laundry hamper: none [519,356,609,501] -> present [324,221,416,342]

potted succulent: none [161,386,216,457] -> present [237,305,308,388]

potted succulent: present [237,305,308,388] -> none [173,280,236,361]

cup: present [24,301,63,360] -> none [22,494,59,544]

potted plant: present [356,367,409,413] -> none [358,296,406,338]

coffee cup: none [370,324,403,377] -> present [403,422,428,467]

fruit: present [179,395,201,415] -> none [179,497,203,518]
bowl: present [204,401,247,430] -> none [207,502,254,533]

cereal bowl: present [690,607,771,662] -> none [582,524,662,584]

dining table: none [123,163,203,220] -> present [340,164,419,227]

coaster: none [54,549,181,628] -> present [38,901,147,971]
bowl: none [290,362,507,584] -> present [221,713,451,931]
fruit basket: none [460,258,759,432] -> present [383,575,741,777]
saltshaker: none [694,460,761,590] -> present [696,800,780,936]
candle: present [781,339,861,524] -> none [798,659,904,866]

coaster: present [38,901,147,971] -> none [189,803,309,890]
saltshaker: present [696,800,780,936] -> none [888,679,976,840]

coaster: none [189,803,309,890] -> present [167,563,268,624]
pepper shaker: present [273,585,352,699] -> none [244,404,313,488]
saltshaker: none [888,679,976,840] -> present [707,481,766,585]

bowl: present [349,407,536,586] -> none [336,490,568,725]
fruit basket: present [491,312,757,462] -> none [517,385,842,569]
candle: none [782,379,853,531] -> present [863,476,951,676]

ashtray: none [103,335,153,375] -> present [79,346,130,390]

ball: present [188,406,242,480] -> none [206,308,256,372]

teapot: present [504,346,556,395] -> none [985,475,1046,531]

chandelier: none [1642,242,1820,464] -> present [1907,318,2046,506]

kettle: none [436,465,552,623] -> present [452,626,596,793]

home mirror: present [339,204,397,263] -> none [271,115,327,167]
_ _ _ _ _ _ _
• **Activity**:
Of the records above, copy each line that includes "candle".

• **Result of the exercise**:
candle: present [781,339,861,524] -> none [798,659,904,866]
candle: none [782,379,853,531] -> present [863,476,951,676]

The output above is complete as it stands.